YOUR TASK: From the data below, please reproduce exactly everything from the line that contains "M 1471,779 L 1574,821" down to the line that contains "M 0,27 C 37,48", with both ends included.

SOURCE MATERIAL:
========================================
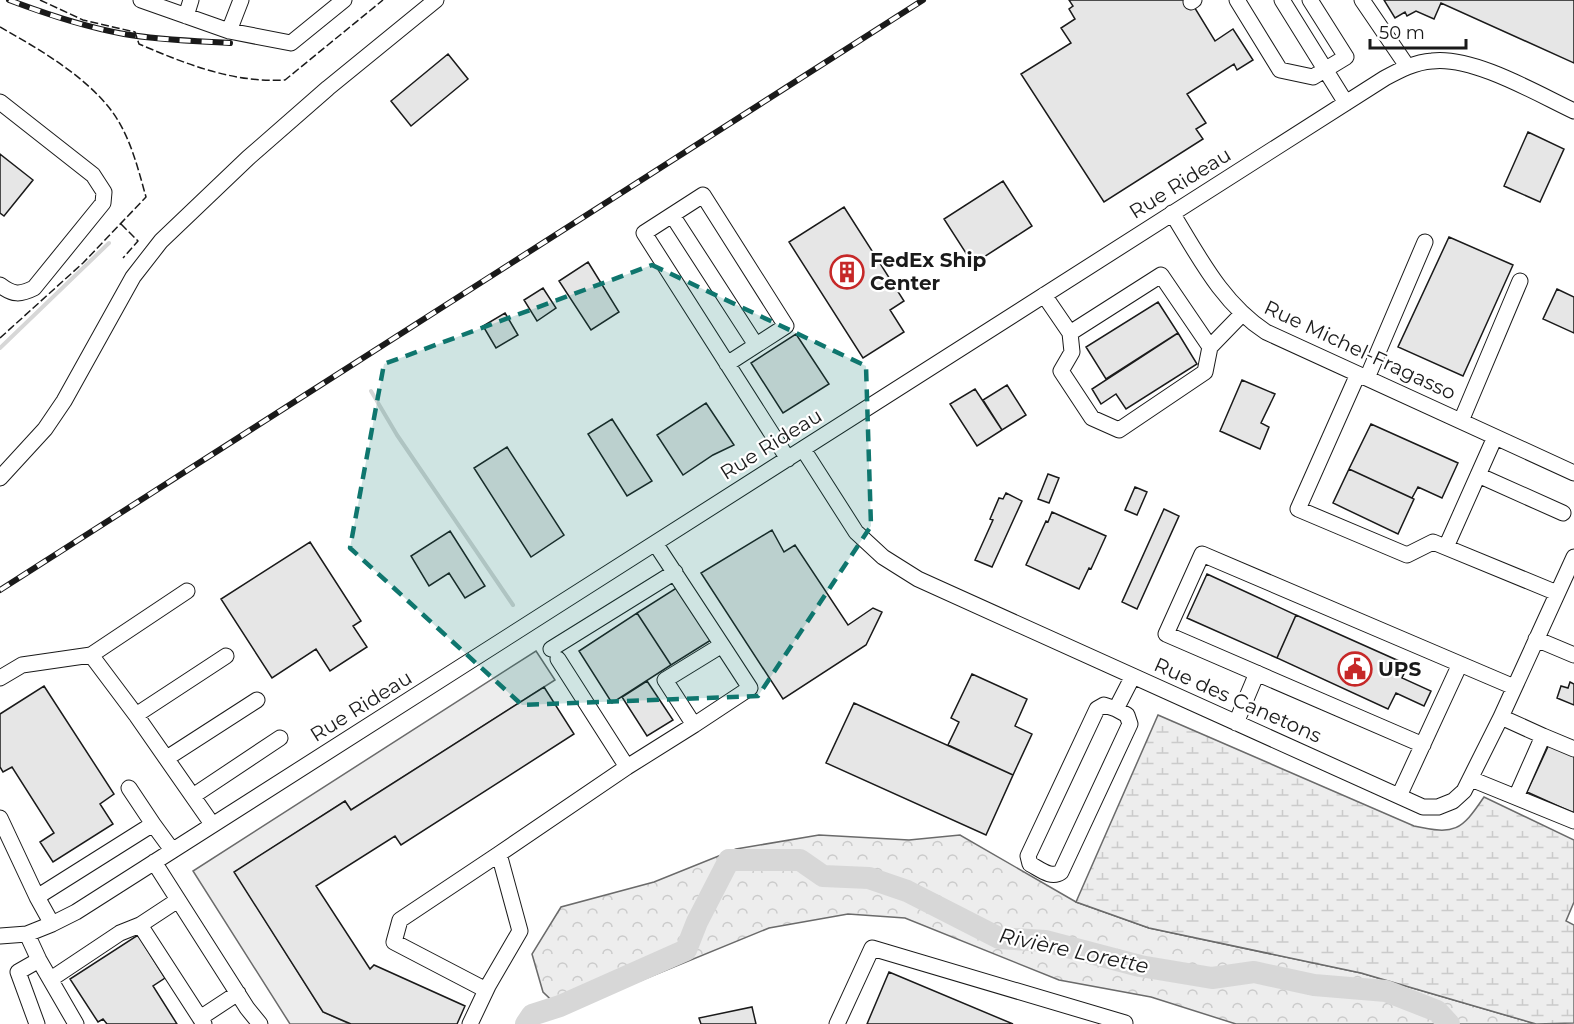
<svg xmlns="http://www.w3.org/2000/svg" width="1574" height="1024" viewBox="0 0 1574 1024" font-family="Montserrat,sans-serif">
  <defs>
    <pattern id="forest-crowns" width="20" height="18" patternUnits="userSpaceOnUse" patternTransform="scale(1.5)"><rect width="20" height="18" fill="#ededed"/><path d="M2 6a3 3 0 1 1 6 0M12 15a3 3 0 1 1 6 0" fill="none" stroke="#cbcbcb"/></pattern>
    <pattern id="wetland-marsh" width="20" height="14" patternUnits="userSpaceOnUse" patternTransform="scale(1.5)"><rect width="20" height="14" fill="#ededed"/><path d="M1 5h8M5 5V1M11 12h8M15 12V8" fill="none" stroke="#cbcbcb"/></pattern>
  </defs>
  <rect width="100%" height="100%" fill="#fff"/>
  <path fill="url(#forest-crowns)" stroke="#6a6a6a" stroke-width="1.5" d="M 819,835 L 909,840 L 960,835 L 1076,902 L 1149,928 L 1361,973 L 1536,1024 L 1236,1024 L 1151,997 L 1059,980 L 905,918 L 848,914 L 769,928 L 564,1012 L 543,992 L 532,954 L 561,907 L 654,882 L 736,849 Z"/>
  <path fill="url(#wetland-marsh)" stroke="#6a6a6a" stroke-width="1.5" d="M 1158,715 L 1414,826 C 1455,835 1461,831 1484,797 L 1574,840 L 1574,902 L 1566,921 L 1574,925 L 1574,1023 L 1536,1024 L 1361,973 L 1149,928 L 1076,902 Z"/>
  <path fill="#ededed" stroke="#6a6a6a" stroke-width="1.5" d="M 536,651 L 555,680 L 351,810 L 345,801 L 235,872 L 323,1012 L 350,1024 L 290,1024 L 193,871 Z"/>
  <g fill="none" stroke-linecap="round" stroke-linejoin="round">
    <path stroke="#d7d7d7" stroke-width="4" d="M 0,348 L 109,243
      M 371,391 L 397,435 L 513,605"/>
    <path stroke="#d7d7d7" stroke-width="22" d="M 526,1024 L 532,1015 L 560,1006 L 686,950 L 697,922 L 729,860 L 800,860 L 823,876 L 869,878 L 907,891 L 999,938 L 1045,941 L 1140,966 L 1212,978 L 1254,972 L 1314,985 L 1386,991 L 1437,1011 L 1449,1024"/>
  </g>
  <path fill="#e6e6e6" stroke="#1a1a1a" stroke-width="1.5" d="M 1069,0 L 1190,0 L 1215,41 L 1233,29 L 1253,60 L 1237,70 L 1234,64 L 1187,94 L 1206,123 L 1196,129 L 1203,139 L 1104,202 L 1021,74 L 1071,43 L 1061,28 L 1075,19 L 1069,9 L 1073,6 Z
    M 1384,0 L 1574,0 L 1574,63 L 1441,3 L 1434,19 L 1416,11 L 1407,16 L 1405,12 L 1395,18 Z
    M 448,54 L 468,79 L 411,126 L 391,101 Z
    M 1528,132 L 1564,149 L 1540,202 L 1504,186 Z
    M 0,154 L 33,180 L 4,216 L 0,213 Z
    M 1003,181 L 1032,226 L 973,264 L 944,219 Z
    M 844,207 L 904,301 L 890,310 L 904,332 L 863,358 L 789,242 Z
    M 1449,237 L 1513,265 L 1463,376 L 1398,347 Z
    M 588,262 L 619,312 L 591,330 L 559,281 Z
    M 543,288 L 556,308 L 537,321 L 524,300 Z
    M 1557,289 L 1574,297 L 1574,333 L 1543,319 Z
    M 1158,302 L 1178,333 L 1106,379 L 1086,347 Z
    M 505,313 L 518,335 L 496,348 L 483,326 Z
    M 1178,333 L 1197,364 L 1126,409 L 1116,394 L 1101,404 L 1092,389 Z
    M 796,334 L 829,384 L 783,413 L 751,363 Z
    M 1242,380 L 1275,394 L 1261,423 L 1269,427 L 1260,449 L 1220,431 Z
    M 1007,385 L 1026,415 L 1002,430 L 983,400 Z
    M 975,389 L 1002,430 L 977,446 L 950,404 Z
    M 706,403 L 734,445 L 713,455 L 683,475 L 657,435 Z
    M 612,419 L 652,481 L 627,496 L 588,434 Z
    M 1371,424 L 1458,463 L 1442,498 L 1418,487 L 1412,498 L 1349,469 Z
    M 507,447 L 564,535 L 531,557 L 474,468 Z
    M 1349,469 L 1414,499 L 1398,534 L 1333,503 Z
    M 1048,474 L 1059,478 L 1049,503 L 1038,499 Z
    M 1135,487 L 1147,492 L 1137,515 L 1125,510 Z
    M 1006,493 L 1022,501 L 992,567 L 975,560 L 993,520 L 990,519 L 999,498 L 1003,499 Z
    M 1164,509 L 1179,516 L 1137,609 L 1122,602 Z
    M 1052,512 L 1106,536 L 1091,569 L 1089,568 L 1079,589 L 1026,565 L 1046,521 L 1048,522 Z
    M 772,530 L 784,552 L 795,545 L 848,625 L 873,608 L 882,612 L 866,645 L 783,699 L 701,573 Z
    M 450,531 L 485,586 L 465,598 L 449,573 L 429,586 L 411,556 Z
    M 310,542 L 361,621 L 353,626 L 367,647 L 330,671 L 316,649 L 272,678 L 221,599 Z
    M 1207,574 L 1296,615 L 1277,658 L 1187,618 Z
    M 678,587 L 711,640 L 671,665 L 637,613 Z
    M 637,613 L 671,665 L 612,703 L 579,651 Z
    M 1296,615 L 1408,665 L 1402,678 L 1431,691 L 1424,706 L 1396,693 L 1388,709 L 1277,658 Z
    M 972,674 L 1027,699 L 1015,726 L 1032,734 L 1013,775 L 948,745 L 959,722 L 951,718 Z
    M 647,681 L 673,720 L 647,736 L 622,697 Z
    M 1570,682 L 1574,684 L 1574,705 L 1557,698 L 1561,686 L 1568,688 Z
    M 44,686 L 114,794 L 100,804 L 113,824 L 53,862 L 40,842 L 54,833 L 12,767 L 3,772 L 0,767 L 0,714 Z
    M 544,687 L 574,734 L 401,845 L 395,836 L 316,886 L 370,969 L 374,965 L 465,1006 L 457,1024 L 351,1024 L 323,1012 L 234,872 L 345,801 L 351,810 Z
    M 854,703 L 1013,775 L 986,835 L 826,763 Z
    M 1551,740 L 1574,750 L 1574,813 L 1527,792 Z
    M 138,935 L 165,978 L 153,986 L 177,1024 L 107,1024 L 103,1019 L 98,1022 L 70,979 Z
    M 889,972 L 1013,1024 L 867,1024 Z
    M 752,1007 L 756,1024 L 701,1024 L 699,1018 Z"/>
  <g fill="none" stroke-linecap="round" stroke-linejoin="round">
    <defs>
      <path id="minor" d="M 141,0 L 229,31 L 291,43 L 344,0
        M 1237,0 L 1280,70 L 1313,77 L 1346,57 L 1310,0
        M 1282,0 L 1346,103
        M 1362,0 L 1407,66
        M 1191,2 L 1194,0
        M 186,16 L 191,0
        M 229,31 L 241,0
        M 0,102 L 93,175 L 104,192 L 103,203 L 34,288 C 20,295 13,295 0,285
        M 1172,213 C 1199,257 1222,303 1266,332 L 1574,473
        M 672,215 L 756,345
        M 1044,295 L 1070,333 L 1161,275 L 1210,347 L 1242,314
        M 1070,333 L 1072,352 L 1061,371 L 1092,418 L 1119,430 L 1205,372 L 1210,347
        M 727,364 L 786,326 L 703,195 L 644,233 L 788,459
        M 1358,374 L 1298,509 L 1407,555 L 1433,542 L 1557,593
        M 1367,378 L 1425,242
        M 1461,421 L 1520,281
        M 803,449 L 856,532 L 883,557 L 918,579 L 1423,807 L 1438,807 L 1453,801 L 1464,791 L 1501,717 L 1574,557
        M 1478,475 L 1563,513
        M 0,478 L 45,429 L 64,401 L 133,277 L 161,241 L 248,158 L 328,88 L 436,0
        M 655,543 L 722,645 L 665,680 L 694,725 L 750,688 L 722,645
        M 1446,547 L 1495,437
        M 1536,639 L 1574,655
        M 551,649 L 675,572
        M 91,655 L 187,591
        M 558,659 L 627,767
        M 1460,664 L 1514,687
        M 0,678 L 22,665 L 91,655 L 136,715 L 212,824
        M 1116,709 L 1104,705 L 1097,709 L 1028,856 L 1030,864 C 1040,869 1051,879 1061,872 L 1130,724 L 1127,715 L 1116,709 L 1133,676
        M 136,715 L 226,656
        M 1501,717 L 1543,736
        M 1236,723 L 1257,673
        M 167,758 L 257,700
        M 1471,779 L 1574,821
        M 129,788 L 153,824
        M 193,796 L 280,738
        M 1399,796 L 1460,664 L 1202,554 L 1166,634 L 1423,745
        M 1516,797 L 1543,736 L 1574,749
        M 0,818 L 37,897
        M 154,862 L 247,1008 L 260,1024
        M 52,924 L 37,897 L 153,824 L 172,850
        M 140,925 L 204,1024
        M 27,934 L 39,960 L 76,1024
        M 0,936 L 27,934 L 52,924 L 76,912 L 1385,78 C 1400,70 1415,62 1432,61 C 1473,56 1536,93 1574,111
        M 51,979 L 120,933 L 140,925 L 178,900
        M 486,990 L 394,942 L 400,920 L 499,854
        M 200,1018 L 238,993
        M 37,1024 L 18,972 L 39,960
        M 470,1024 L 488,986 L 520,931 L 499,854 L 627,767 L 694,725
        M 837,1024 L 872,948 L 1125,1023"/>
    </defs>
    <use href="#minor" stroke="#1a1a1a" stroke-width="17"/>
    <use href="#minor" stroke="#fff" stroke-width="15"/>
    <defs>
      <path id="rail" d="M 9,0 C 46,14 85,27 124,34 C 159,40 195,41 230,43
        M 0,590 L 923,0"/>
    </defs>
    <use href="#rail" stroke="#1a1a1a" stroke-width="6"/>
    <use href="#rail" stroke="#fff" stroke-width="4" stroke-dasharray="11" stroke-linecap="butt"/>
    <path stroke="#1a1a1a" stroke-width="1.5" stroke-dasharray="8 3" stroke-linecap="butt" d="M 40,0 L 83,20 L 135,32 L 139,44 C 186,64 233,83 285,80 L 383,0
      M 0,27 C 37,48 79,72 107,105 C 129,131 137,165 146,197 L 83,263 L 0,338
      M 121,224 L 138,241 L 123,258"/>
  </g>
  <path fill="#0f766e" fill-opacity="0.2" stroke="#0f766e" stroke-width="4.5" stroke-dasharray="12 8" stroke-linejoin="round" d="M 652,265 L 866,366 L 871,526 L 758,696 L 522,705 L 350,548 L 384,364 Z"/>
  <defs>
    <symbol id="building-ring" viewBox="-11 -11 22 22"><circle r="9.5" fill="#fff" stroke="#c62828" stroke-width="1.5"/><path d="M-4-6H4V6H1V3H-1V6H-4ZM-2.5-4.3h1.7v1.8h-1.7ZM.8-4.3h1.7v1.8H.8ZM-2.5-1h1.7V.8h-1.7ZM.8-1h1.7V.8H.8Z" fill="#c62828"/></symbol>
    <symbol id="civic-ring" viewBox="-11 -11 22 22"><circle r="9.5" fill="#fff" stroke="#c62828" stroke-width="1.5"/><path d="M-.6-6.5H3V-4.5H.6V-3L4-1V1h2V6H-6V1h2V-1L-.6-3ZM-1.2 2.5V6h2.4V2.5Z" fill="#c62828"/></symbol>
  </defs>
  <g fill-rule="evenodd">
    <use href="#building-ring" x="828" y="253" width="38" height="38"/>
    <use href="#civic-ring" x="1336" y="650" width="38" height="38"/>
  </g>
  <g text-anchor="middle" stroke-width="4.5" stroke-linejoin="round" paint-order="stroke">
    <g font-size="20" fill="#1a1a1a" stroke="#fff">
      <text transform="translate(1180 183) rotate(-32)" y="7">Rue Rideau</text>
      <text transform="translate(1360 350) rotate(25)" y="7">Rue Michel-Fragasso</text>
      <text transform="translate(771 444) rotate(-32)" y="7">Rue Rideau</text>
      <text transform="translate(1238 700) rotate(24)" y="7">Rue des Canetons</text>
      <text transform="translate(361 706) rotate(-32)" y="7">Rue Rideau</text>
    </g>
    <g font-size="20" font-weight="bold" fill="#1a1a1a" stroke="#fff" text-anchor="start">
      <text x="870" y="267">FedEx Ship<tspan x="870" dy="23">Center</tspan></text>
      <text x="1378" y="676">UPS</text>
    </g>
    <g font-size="21" font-style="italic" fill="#1a1a1a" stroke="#fff">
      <text transform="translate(1074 951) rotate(12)" y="7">Rivière Lorette</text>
    </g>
  </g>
  <path d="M1370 39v9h96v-9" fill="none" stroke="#1a1a1a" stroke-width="3"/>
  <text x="1379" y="39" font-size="18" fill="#1a1a1a" stroke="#ffffff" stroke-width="4.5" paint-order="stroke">50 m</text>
</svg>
========================================
ANSWER FOR THE TASK:
        M 1471,779 L 1574,821
        M 129,788 L 153,824
        M 193,796 L 280,738
        M 1399,796 L 1460,664 L 1202,554 L 1166,634 L 1423,745
        M 1516,797 L 1543,736 L 1574,749
        M 0,818 L 37,897
        M 154,862 L 247,1008 L 260,1024
        M 52,924 L 37,897 L 153,824 L 172,850
        M 140,925 L 204,1024
        M 27,934 L 39,960 L 76,1024
        M 0,936 L 27,934 L 52,924 L 76,912 L 1385,78 C 1400,70 1415,62 1432,61 C 1473,56 1536,93 1574,111
        M 51,979 L 120,933 L 140,925 L 178,900
        M 486,990 L 394,942 L 400,920 L 499,854
        M 200,1018 L 238,993
        M 37,1024 L 18,972 L 39,960
        M 470,1024 L 488,986 L 520,931 L 499,854 L 627,767 L 694,725
        M 837,1024 L 872,948 L 1125,1023"/>
    </defs>
    <use href="#minor" stroke="#1a1a1a" stroke-width="17"/>
    <use href="#minor" stroke="#fff" stroke-width="15"/>
    <defs>
      <path id="rail" d="M 9,0 C 46,14 85,27 124,34 C 159,40 195,41 230,43
        M 0,590 L 923,0"/>
    </defs>
    <use href="#rail" stroke="#1a1a1a" stroke-width="6"/>
    <use href="#rail" stroke="#fff" stroke-width="4" stroke-dasharray="11" stroke-linecap="butt"/>
    <path stroke="#1a1a1a" stroke-width="1.5" stroke-dasharray="8 3" stroke-linecap="butt" d="M 40,0 L 83,20 L 135,32 L 139,44 C 186,64 233,83 285,80 L 383,0
      M 0,27 C 37,48 79,72 107,105 C 129,131 137,165 146,197 L 83,263 L 0,338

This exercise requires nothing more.